HBV has a partially dsDNA genome of 3.2 kbp. It is a member of the family Hepadnaviridae, predominantly infects hepatocytes and is associated with the development of hepatocellular carcinoma. Most of the effects of HBV on hepatocytes are attributable to the action of the HBX oncoprotein. The relationship of HBX to the DDR has been reviewed quite recently (Matsuda & Ichida, 2009), so here we will give a brief overview of our current understanding.

It is now clear that HBV, probably through HBX, potentiates damage to DNA in infected cells, probably by inhibiting various aspects of the DDR. As with many other viruses, HBV inactivates p53 following infection. HBX binds directly to p53 and inhibits its transcriptional activation properties (Feitelson et al., 1993; Lee & Rho, 2000; Wang et al., 1994). It also inhibits the association of p53 with transcription factors such as ERCC3/XPD and ERCC2/XPB (Wang et al., 1994, 1995; Qadri et al., 1996) and, as a consequence, abrogates p53-induced apoptosis (Wang et al., 1995).
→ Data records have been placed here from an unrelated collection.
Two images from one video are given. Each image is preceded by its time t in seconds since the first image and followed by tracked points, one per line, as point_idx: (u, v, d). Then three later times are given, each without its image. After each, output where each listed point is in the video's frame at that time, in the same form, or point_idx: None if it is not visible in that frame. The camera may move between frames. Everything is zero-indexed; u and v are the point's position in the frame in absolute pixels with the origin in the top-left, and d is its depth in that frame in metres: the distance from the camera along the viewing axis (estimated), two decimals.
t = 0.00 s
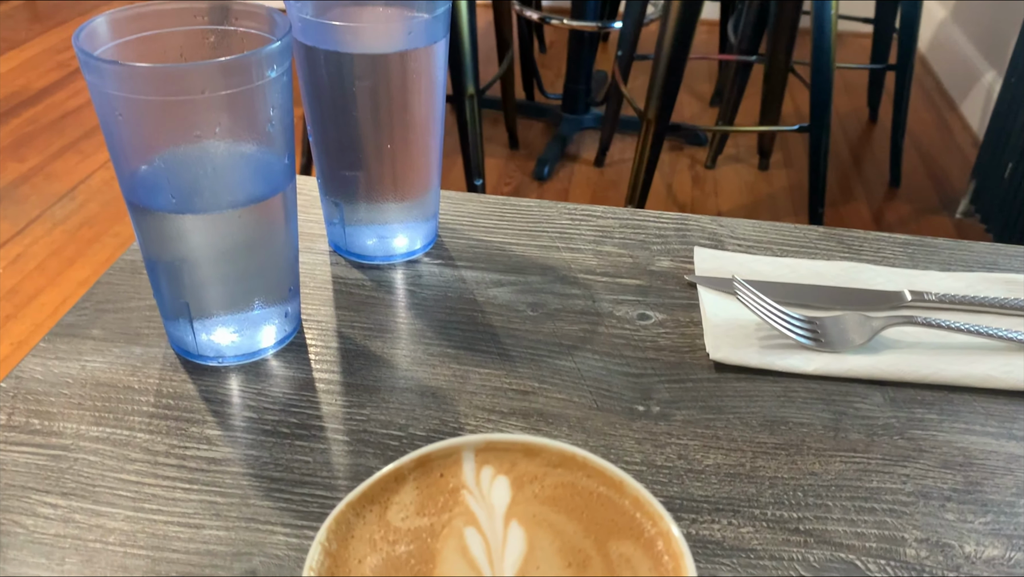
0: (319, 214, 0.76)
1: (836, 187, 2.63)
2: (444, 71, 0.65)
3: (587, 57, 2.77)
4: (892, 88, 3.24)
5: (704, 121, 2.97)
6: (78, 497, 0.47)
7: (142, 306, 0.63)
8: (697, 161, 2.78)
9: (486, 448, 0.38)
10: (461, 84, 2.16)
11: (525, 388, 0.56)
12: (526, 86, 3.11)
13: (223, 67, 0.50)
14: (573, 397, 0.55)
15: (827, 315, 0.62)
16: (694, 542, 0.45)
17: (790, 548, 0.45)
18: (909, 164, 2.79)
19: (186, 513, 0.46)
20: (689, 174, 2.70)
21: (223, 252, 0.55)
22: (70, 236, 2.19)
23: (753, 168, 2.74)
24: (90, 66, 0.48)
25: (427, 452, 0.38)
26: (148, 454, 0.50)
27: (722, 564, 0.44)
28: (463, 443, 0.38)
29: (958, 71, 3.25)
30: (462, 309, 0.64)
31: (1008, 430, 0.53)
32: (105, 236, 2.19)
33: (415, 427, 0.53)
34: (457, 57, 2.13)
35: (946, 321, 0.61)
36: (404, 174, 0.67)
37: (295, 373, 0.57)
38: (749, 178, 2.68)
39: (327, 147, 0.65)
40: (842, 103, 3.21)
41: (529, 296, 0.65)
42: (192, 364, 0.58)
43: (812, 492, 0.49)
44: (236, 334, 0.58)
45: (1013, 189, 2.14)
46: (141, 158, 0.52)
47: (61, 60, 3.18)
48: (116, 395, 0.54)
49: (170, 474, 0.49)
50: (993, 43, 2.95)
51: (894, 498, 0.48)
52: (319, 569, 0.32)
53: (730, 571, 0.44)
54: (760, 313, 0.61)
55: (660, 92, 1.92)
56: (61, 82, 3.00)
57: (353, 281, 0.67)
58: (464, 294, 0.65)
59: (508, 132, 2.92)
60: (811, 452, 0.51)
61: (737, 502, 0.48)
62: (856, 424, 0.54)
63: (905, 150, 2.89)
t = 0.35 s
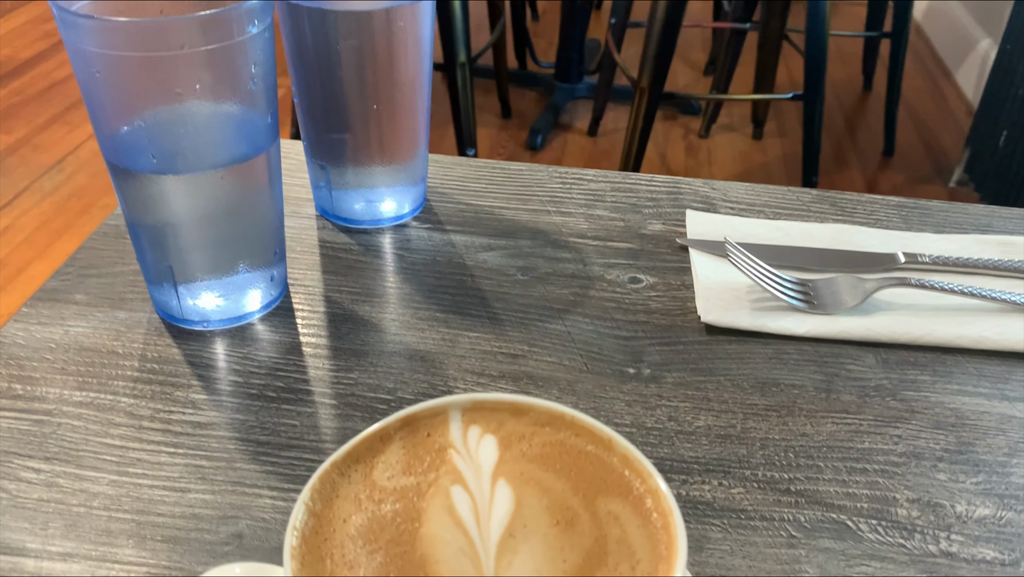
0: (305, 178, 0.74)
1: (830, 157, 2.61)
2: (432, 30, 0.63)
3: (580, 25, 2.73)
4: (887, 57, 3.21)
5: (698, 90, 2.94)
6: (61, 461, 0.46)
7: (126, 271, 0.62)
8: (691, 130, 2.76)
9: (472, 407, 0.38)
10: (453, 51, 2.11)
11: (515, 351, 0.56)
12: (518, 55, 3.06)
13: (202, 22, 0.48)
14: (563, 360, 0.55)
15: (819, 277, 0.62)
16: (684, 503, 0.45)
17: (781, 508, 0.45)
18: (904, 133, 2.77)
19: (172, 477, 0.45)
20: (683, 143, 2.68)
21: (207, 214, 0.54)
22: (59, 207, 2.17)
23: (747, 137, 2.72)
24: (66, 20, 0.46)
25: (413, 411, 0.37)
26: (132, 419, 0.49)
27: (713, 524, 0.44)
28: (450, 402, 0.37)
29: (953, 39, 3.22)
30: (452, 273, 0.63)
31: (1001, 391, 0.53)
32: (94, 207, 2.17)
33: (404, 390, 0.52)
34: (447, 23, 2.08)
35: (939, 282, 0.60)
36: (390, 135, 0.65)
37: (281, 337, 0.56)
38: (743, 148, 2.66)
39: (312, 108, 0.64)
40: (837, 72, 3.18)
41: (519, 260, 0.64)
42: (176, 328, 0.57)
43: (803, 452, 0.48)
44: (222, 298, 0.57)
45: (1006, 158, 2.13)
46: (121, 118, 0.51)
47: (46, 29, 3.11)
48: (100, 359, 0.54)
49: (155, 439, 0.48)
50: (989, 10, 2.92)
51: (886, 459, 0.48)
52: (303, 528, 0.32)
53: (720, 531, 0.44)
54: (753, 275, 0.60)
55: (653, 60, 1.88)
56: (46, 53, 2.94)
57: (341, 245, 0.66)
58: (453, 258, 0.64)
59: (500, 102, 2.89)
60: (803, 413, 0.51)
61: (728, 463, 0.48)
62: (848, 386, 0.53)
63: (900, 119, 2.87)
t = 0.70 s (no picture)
0: (290, 142, 0.73)
1: (825, 125, 2.59)
2: None
3: None
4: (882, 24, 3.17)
5: (692, 59, 2.90)
6: (43, 427, 0.46)
7: (108, 236, 0.61)
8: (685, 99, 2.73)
9: (457, 364, 0.37)
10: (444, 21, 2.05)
11: (503, 314, 0.55)
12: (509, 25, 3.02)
13: None
14: (553, 322, 0.54)
15: (812, 237, 0.61)
16: (674, 462, 0.45)
17: (773, 466, 0.45)
18: (899, 101, 2.74)
19: (155, 443, 0.45)
20: (677, 113, 2.65)
21: (187, 174, 0.53)
22: (47, 184, 2.14)
23: (741, 106, 2.69)
24: None
25: (397, 368, 0.36)
26: (115, 384, 0.48)
27: (704, 483, 0.44)
28: (434, 359, 0.37)
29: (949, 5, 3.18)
30: (439, 236, 0.62)
31: (995, 348, 0.53)
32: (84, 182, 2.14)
33: (391, 354, 0.51)
34: None
35: (934, 241, 0.60)
36: (374, 96, 0.64)
37: (266, 302, 0.55)
38: (737, 117, 2.63)
39: (293, 69, 0.62)
40: (831, 40, 3.15)
41: (508, 223, 0.63)
42: (159, 294, 0.56)
43: (795, 411, 0.48)
44: (204, 262, 0.56)
45: (1001, 123, 2.11)
46: (96, 78, 0.50)
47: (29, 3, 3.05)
48: (82, 325, 0.53)
49: (138, 404, 0.47)
50: None
51: (879, 417, 0.48)
52: (284, 486, 0.31)
53: (711, 490, 0.43)
54: (745, 235, 0.60)
55: (646, 27, 1.85)
56: (30, 26, 2.89)
57: (326, 209, 0.65)
58: (441, 222, 0.63)
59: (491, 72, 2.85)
60: (795, 371, 0.51)
61: (718, 423, 0.47)
62: (841, 344, 0.53)
63: (895, 87, 2.84)
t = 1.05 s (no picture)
0: (277, 113, 0.72)
1: (821, 96, 2.57)
2: None
3: None
4: None
5: (687, 30, 2.87)
6: (29, 400, 0.45)
7: (93, 209, 0.60)
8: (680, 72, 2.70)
9: (445, 330, 0.36)
10: None
11: (495, 283, 0.54)
12: None
13: None
14: (545, 291, 0.54)
15: (805, 202, 0.61)
16: (666, 427, 0.44)
17: (766, 431, 0.44)
18: (895, 72, 2.72)
19: (143, 414, 0.44)
20: (672, 86, 2.62)
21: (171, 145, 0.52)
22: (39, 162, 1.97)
23: (737, 78, 2.67)
24: None
25: (384, 334, 0.36)
26: (102, 357, 0.48)
27: (697, 448, 0.43)
28: (421, 325, 0.36)
29: None
30: (429, 205, 0.61)
31: (989, 311, 0.52)
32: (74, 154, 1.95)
33: (381, 324, 0.51)
34: None
35: (929, 204, 0.59)
36: (361, 64, 0.62)
37: (254, 273, 0.55)
38: (733, 89, 2.61)
39: (278, 37, 0.61)
40: (827, 10, 3.11)
41: (499, 192, 0.63)
42: (146, 267, 0.55)
43: (789, 375, 0.48)
44: (191, 234, 0.55)
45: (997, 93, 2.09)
46: (76, 47, 0.49)
47: None
48: (68, 298, 0.52)
49: (126, 376, 0.47)
50: None
51: (873, 380, 0.48)
52: (269, 452, 0.30)
53: (704, 454, 0.43)
54: (738, 200, 0.59)
55: None
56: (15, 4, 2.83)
57: (314, 180, 0.64)
58: (431, 191, 0.62)
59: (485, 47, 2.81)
60: (788, 336, 0.50)
61: (711, 388, 0.47)
62: (835, 309, 0.52)
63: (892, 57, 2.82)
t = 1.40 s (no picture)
0: (266, 77, 0.70)
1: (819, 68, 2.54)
2: None
3: None
4: None
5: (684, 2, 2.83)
6: (17, 363, 0.45)
7: (80, 174, 0.59)
8: (677, 43, 2.67)
9: (436, 286, 0.36)
10: None
11: (488, 245, 0.53)
12: None
13: None
14: (538, 253, 0.53)
15: (802, 163, 0.60)
16: (660, 386, 0.44)
17: (761, 389, 0.44)
18: (894, 42, 2.69)
19: (132, 377, 0.44)
20: (669, 58, 2.59)
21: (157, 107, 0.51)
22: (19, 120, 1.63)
23: (734, 50, 2.64)
24: None
25: (374, 289, 0.35)
26: (90, 320, 0.47)
27: (691, 407, 0.43)
28: (411, 280, 0.36)
29: None
30: (421, 168, 0.60)
31: (988, 270, 0.52)
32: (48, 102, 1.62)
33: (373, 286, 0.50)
34: None
35: (927, 163, 0.58)
36: (350, 25, 0.61)
37: (243, 236, 0.54)
38: (730, 61, 2.58)
39: None
40: None
41: (491, 154, 0.62)
42: (134, 231, 0.55)
43: (785, 334, 0.47)
44: (179, 197, 0.54)
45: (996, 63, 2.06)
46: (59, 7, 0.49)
47: None
48: (55, 263, 0.51)
49: (114, 339, 0.46)
50: None
51: (870, 338, 0.47)
52: (257, 405, 0.30)
53: (698, 413, 0.43)
54: (734, 161, 0.58)
55: None
56: None
57: (304, 143, 0.63)
58: (423, 154, 0.61)
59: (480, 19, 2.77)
60: (784, 296, 0.50)
61: (706, 347, 0.46)
62: (831, 269, 0.52)
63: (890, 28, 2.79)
HBV is involved directly in the inactivation of various DDRs. HBX interacts directly with DDB1 (ZAP-1/UVDDR), inhibiting nucleotide excision–repair (NER) (Lee et al., 1995; Becker et al., 1998; Sitterlin et al., 1997; Jaitovich-Groisman et al., 1999; Martin-Lluesma et al., 2008). It also binds to DDB2 and these interactions have the effect of stabilizing the viral protein and inducing its nuclear accumulation (Nag et al., 2001; Sitterlin et al., 2000a; Bergametti et al., 2002). Importantly, the ability of HBX to bind to DDB1 is essential for optimal virus replication and productive infection (Sitterlin et al., 2000b). The site of interaction on HBX for DDB1 comprises a structurally conserved α-helical region lying between aa 88 and 100 (Li et al., 2010). A similar motif has been identified in the paramyxovirus SV5 V protein and in the cellular DDB1–Cul4-associated factors (Li et al., 2010). It is not clear in what way HBV utilizes the cullin-associated E3 ligase that is bound to HBX, but obviously understanding the implications of this interaction will provide exciting new lines of research. HBX also inhibits NER by its direct interaction with components of the TFIIH nucleotide basal excision repair complex (Jia et al., 1999; Jaitovich-Groisman et al., 2001; Qadri et al., 1995, 2011; Haviv et al., 1996). It has been suggested that this interaction may have the effect of specifically downregulating the level of expression of XPB and XPD (Jaitovich-Groisman et al., 2001). As a result of attenuation of NER by HBX, cells expressing the viral protein become hypersensitive to UV irradiation (Capovilla et al., 1997; Qadri et al., 2011; Jia et al., 1999). In addition to its effect on the DDR, it has been shown that HBV infection causes cell-cycle arrest in S phase, presumably to facilitate the production of viral DNA (Chen et al., 2008; Martin-Lluesma et al., 2008).

HBX is responsible for most of the reported cellular effects of HBV. With regard to this review, it inhibits p53 transcripional activity and NER and both of these actions are required for virus replication. The relationship between HBX and components of the major DDR pathways is not clear at present.